Write out word for word the section of the electric utility passage below, starting at "Our non-regulated wholly" and ending at "to this presentation.".

-- START OF Document passage --

We cannot predict the outcome of any of these matters; accordingly, there can be no assurance that such indicated results will be realized. We undertake no obligation to publicly update any forward-looking statements, whether as a result of new information, future events or otherwise.

EXECUTIVE SUMMARY
We are a Vermont-based electric utility that transmits, distributes and sells electricity. We are regulated by the Vermont Public Service Board ("PSB"), the Connecticut Department of Public Utility Control and the Federal Energy Regulatory Commission ("FERC"), with respect to rates charged for service, accounting, financing and other matters pertaining to regulated operations. Our retail rates are set by the PSB after considering recommendations of Vermont's consumer advocate, the Vermont Department of Public Service ("DPS"). Fair regulatory treatment is fundamental to maintaining our financial stability. Rates must be set at levels to recover costs, including a market rate of return to equity and debt holders, in order to attract capital.

Our non-regulated wholly owned subsidiary Catamount Resources Corporation ("CRC") owns Eversant Corporation ("Eversant"), which operates a rental water heater business through its wholly owned subsidiary, SmartEnergy Water Heating Services, Inc. On December 20, 2005, CRC sold all of its interest in Catamount Energy Corporation ("Catamount"), which invested primarily in wind energy projects in the United States and the United Kingdom, to CEC Wind Acquisition, LLC, a Delaware limited liability company established by Diamond Castle Holdings ("Diamond Castle"). We began reporting Catamount as discontinued operations in the fourth quarter of 2005, and its 2005 results have been reclassified to conform to this presentation.

-- END OF Document passage --
-- START OF Rows --

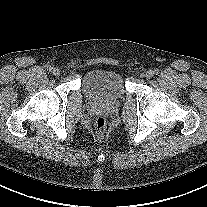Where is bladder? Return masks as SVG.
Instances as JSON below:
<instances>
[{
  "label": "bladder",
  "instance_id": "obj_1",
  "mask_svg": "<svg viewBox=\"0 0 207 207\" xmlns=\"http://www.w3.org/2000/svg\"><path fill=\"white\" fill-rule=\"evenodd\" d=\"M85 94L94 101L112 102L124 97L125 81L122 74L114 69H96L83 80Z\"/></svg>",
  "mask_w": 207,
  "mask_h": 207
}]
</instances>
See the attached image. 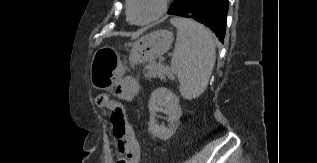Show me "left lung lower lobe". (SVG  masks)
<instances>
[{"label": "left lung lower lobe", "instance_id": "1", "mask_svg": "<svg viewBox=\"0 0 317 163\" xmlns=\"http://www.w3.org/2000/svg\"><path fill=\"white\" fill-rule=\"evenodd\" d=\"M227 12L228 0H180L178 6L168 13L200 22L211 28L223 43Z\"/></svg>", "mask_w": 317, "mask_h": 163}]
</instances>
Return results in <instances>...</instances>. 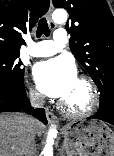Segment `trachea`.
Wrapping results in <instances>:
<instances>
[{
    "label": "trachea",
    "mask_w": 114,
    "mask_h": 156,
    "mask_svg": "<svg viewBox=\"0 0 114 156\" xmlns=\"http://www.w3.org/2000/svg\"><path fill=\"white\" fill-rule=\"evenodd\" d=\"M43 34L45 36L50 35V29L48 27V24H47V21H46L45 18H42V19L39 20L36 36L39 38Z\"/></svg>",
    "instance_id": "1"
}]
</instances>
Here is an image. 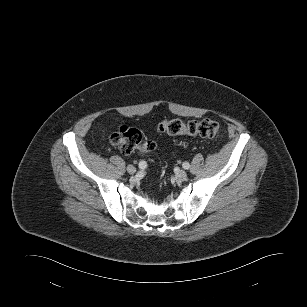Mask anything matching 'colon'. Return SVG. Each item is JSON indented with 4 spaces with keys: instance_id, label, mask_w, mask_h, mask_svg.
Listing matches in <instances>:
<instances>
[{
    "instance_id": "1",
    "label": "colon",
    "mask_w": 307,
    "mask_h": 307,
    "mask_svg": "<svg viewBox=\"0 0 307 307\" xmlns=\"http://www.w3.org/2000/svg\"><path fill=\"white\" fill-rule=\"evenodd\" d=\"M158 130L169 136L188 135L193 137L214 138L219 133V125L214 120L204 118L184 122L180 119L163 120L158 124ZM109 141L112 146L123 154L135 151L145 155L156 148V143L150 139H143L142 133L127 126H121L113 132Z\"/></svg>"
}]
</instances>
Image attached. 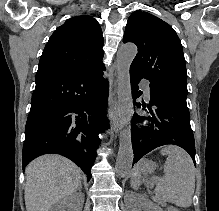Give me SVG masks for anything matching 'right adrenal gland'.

-- END OF Rows --
-- START OF Rows --

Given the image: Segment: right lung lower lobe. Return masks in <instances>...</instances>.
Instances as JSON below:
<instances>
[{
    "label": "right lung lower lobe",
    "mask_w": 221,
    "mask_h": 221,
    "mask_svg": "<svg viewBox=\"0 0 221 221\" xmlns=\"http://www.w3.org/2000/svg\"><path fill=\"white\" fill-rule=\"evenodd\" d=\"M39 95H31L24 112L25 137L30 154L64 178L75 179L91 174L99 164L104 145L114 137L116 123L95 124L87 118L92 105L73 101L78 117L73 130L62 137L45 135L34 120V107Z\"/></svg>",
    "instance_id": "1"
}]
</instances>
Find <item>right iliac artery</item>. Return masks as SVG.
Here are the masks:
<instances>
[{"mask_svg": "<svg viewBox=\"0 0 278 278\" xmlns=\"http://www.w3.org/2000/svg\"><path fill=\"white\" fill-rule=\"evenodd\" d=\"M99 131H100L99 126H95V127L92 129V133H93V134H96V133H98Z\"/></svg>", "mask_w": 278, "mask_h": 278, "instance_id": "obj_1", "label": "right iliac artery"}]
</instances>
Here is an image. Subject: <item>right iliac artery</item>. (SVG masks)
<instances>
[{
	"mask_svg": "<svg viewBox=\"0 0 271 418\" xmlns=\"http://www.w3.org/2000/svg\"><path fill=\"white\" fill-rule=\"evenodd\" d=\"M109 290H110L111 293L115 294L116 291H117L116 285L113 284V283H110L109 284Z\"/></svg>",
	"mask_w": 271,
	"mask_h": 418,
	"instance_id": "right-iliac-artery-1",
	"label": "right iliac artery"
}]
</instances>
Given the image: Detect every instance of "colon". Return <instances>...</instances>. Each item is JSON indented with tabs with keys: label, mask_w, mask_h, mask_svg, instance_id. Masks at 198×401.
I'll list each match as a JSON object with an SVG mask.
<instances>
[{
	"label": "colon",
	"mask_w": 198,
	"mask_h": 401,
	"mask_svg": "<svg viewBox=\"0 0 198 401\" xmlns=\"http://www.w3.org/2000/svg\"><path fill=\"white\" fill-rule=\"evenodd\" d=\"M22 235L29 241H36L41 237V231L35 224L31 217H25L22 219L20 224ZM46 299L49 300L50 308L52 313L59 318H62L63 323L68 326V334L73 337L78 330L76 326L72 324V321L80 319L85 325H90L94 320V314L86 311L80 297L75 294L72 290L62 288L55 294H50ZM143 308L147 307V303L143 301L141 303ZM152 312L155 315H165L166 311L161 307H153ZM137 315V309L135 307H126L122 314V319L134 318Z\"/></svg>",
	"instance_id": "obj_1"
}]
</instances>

-- END OF Rows --

● Expected answer
Our non-regulated wholly owned subsidiary Catamount Resources Corporation ("CRC") owns Eversant Corporation ("Eversant"), which operates a rental water heater business through its wholly owned subsidiary, SmartEnergy Water Heating Services, Inc. On December 20, 2005, CRC sold all of its interest in Catamount Energy Corporation ("Catamount"), which invested primarily in wind energy projects in the United States and the United Kingdom, to CEC Wind Acquisition, LLC, a Delaware limited liability company established by Diamond Castle Holdings ("Diamond Castle"). We began reporting Catamount as discontinued operations in the fourth quarter of 2005, and its 2005 results have been reclassified to conform to this presentation.